# Lista de tarefas:
[1] Responda com base no trecho sobre a USP:
(a) Que tipo de preconceito se vê na Faculdade de Letras da USP?
(b) Que discurso o indivíduo usa quando o ambiente é o bar?
(c) Com que rótulo o silêncio da classe média costuma ser classificado?
[2] Prossiga o texto sobre a USP e os silêncios da sociedade a partir da última frase, com mais um parágrafo no mesmo tom.

# Trecho:
————————

Freqüentemente ando pela Faculdade de História da USP e o que eu vejo não é bonito. Eu vejo fascismo, eu vejo posturas legalistas alienadas, eu vejo machismo, eu vejo moralismo sexual, eu vejo os mais diversos totalitarismos ideológicos. Eu ando pela Faculdade de Letras da USP e vejo preconceito lingüístco, eu vejo despotismo, eu vejo deslumbramento barato, eu vejo fetichismos demagogos. Eu convivo com gente da filosofia e as descrições feitas por eles são de um ambiente de irresponsabilidade pedogógica por parte dos docentes, narcisismo e elitísmo que não faz o menor sentido em um país de terceiro mundo - para não dizer ridículo. Aliás, elitismo, eis o que eu vejo em toda a USP, sob as mais variadas nuances. Conforme o contexto, um tipo de discurso. Se o ambiente é a aula, o discurso do politicamente correto (seja lá o que isso for). Se o ambiente é o bar, o individuo saca seu melhor sarcasmo, o do politicamente incorreto (que não há como errar). Já nas relações familiares, o  discurso utilizado é o do senso comum ou, simplesmente, o SILÊNCIO. Aliás, “sentido” , definido nos moldes como descrevi  na abertura deste texto, para os enunciadores do “sarcasmo em cima do muro”, realmente, mora em seu silêncio.  O silêncio dos formadores de opinião, da “nata intelectual da sociedade”.
O engraçado é que há qualidade de silêncios. O silêncio da classe média geralmente é classificado com o rótulo da tolerância.Muito diferente do silêncio dos alienados e alienadas do suburbio. Aqueles cuja cultura é fazer churrasco e andar de calça jeans de lycra dita vulgar . De onde virão os futuros professores de humanas (curso fácil de passar no vestibular, ou ainda o mais barato de pagar) ressentidos.  Os futuros classe média resignados. Ou, “como sempre”, os “futuros bandidos”, serventes de pedreiro, atendentes, prostitutas... Os futuros “sem futuro” do país.  Muito diverso do “silêncio puro” de simulação da tolerancia, da ideologia do amoralismo,  da rigidez do politicamente correto e do politicamente incorreto: a ideologia do acolhimento axiologico.

————————

# Material fornecido:

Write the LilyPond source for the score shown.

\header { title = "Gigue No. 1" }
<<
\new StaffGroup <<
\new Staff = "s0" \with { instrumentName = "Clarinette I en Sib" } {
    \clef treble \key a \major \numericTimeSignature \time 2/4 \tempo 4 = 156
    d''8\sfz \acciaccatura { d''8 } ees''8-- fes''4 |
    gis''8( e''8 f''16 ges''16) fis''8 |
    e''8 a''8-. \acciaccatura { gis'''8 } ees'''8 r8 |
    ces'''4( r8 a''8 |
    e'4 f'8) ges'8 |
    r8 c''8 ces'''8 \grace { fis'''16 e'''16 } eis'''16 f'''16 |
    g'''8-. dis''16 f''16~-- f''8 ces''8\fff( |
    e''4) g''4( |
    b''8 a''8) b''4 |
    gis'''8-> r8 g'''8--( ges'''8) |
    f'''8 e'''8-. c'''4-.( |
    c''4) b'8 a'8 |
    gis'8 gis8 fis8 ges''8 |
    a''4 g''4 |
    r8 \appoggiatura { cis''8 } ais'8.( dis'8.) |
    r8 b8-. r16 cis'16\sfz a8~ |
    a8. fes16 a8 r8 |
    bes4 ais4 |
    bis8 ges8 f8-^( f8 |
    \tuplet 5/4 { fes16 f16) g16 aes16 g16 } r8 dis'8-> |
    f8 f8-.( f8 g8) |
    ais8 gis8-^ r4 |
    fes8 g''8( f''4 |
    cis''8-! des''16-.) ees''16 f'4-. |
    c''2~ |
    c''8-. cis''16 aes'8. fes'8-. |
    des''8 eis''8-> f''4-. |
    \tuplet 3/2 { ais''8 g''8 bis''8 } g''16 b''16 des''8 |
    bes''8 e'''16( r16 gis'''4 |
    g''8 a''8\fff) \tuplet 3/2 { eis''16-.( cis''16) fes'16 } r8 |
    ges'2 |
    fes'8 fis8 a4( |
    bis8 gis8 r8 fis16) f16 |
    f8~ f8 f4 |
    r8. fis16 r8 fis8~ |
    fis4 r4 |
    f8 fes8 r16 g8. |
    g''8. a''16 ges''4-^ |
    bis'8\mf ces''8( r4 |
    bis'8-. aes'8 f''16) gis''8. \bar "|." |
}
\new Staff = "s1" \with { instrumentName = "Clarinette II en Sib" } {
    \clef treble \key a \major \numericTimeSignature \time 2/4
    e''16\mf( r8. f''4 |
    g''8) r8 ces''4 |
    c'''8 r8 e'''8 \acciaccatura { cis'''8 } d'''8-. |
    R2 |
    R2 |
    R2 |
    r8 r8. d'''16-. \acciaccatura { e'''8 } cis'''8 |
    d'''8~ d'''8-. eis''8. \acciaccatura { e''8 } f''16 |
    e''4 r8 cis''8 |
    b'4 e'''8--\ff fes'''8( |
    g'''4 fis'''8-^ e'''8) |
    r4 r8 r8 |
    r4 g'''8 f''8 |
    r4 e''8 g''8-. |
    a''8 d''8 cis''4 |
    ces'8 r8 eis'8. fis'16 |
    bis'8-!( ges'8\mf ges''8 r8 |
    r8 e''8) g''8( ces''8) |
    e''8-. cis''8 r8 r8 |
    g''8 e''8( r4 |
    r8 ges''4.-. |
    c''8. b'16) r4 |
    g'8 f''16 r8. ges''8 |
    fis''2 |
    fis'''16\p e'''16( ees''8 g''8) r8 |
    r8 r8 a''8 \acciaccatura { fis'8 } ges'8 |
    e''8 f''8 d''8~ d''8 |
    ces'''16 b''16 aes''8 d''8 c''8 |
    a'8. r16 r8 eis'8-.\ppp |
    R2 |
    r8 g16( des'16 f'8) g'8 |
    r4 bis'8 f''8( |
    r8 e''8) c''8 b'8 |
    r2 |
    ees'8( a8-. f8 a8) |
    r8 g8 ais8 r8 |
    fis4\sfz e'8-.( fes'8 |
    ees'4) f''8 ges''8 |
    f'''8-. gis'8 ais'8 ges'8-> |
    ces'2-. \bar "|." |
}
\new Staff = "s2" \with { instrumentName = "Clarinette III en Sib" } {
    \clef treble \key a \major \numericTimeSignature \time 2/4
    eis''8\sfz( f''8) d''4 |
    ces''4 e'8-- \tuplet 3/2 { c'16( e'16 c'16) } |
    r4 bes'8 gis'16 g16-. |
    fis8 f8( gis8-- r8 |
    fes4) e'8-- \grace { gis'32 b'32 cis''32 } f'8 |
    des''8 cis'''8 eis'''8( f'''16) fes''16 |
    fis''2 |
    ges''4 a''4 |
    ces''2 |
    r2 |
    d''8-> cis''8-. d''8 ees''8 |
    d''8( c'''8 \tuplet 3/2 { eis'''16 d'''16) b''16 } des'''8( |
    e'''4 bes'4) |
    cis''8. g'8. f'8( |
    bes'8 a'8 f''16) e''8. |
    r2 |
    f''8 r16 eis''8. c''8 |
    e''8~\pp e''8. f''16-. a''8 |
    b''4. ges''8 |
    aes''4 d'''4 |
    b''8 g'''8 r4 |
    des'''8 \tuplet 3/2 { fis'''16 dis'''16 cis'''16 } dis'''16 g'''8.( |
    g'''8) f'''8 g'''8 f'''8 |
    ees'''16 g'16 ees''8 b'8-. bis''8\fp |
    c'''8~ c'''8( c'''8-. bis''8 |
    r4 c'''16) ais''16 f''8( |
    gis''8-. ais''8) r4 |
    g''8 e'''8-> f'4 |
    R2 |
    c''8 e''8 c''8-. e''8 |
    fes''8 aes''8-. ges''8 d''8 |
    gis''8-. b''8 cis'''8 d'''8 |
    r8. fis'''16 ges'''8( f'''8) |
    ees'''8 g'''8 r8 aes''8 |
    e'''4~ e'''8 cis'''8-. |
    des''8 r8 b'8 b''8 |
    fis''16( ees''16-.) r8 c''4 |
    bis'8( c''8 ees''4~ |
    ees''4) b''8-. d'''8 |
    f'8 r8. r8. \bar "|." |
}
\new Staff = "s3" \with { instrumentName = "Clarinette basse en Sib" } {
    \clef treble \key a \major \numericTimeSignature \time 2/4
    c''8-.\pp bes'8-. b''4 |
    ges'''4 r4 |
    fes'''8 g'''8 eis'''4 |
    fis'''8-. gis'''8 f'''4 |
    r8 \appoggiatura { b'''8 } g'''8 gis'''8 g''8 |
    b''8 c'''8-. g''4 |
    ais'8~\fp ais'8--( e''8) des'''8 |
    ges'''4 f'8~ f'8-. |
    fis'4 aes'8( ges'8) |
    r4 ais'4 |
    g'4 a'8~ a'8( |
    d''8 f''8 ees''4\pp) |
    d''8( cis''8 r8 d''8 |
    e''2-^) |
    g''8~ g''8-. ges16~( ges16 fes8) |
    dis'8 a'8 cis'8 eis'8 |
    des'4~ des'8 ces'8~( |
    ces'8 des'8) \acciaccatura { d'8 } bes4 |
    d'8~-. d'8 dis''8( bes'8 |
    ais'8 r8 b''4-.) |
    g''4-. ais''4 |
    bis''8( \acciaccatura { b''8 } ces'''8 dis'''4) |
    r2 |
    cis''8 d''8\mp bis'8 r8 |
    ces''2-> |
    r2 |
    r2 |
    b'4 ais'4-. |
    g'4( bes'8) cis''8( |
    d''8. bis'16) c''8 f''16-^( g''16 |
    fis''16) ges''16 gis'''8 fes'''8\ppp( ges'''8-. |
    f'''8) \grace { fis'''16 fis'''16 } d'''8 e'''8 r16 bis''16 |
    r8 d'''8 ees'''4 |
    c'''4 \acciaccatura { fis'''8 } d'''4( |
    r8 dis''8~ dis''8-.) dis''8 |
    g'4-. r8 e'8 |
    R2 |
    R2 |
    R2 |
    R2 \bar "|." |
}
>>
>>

————————

# Respostas:
[1]
(a) Preconceito linguístico.
(b) O sarcasmo do politicamente incorreto.
(c) O rótulo da tolerância.

[2]
Por estes dias, eu discutia com uma amiga sobre a questão das minorias. Ela argumentava que não concordava com linhas teóricas multiculturalistas em que se exalta o “poder” político de movimentos de resistencia de minorias sociais. O que ela colocou, resumidamente, é que esses movimentos estão dentro do sistema capitalista e como tais, servem apenas para “alivio de consciencia” do discurso capitalista, atenuantes com o único propósito de calar esses agentes. Diante dos argumentos, questionei o que essas “minorias” farão “enquanto Seu Lobo não vem”? Mas ao final da discussão tive de admitir que do que ela colocava, havia algo realmente em que não apenas tinha razão, mas também preocupava a mim: nós não vivemos em uma época de acolhimento axiologico, mas de conceção axiologica. Um exemplo disso foi o que minha professora de Análise do Discurso descreveu de sua participação em uma banca sobre uma dissertação que tratava dos discursos de mães de homossexuais. A dissertação defendia que os discursos dessas mães era de acolhimento axiologico ao que Norma rebateu que não. Nos relatos análisados pela dissertação, as mães dizem que amam o filho APESAR de ele ser homossexual e não que o ama PORQUE ele é homossexual. Foi a utilização continua de concessivos a que Norma se apagou para rebater o argumento de acolhimento defendido pela dissertação.  O que se via nos relatos dessas mães eram relatos de conceção axiologica, nunca de acolhimento. Em meu caso as pessoas me amam APESAR de ter deficiencia física e APESAR ser mãe solteira. Poucas são as que me amam sem despadaçar a minha vida em compartimentos.   Poucas são as pessoas que me amam enquanto sujeito de minha própria existencia e não como a frustração resignada de suas idealizações. Cada um deve passar por situações semelhantes em maior ou menor grau, então, atualizem a questão suas vidas como quiserem. O resumo da ópera é um “papagueamento” de tolerância, de cultura, de senso crítico...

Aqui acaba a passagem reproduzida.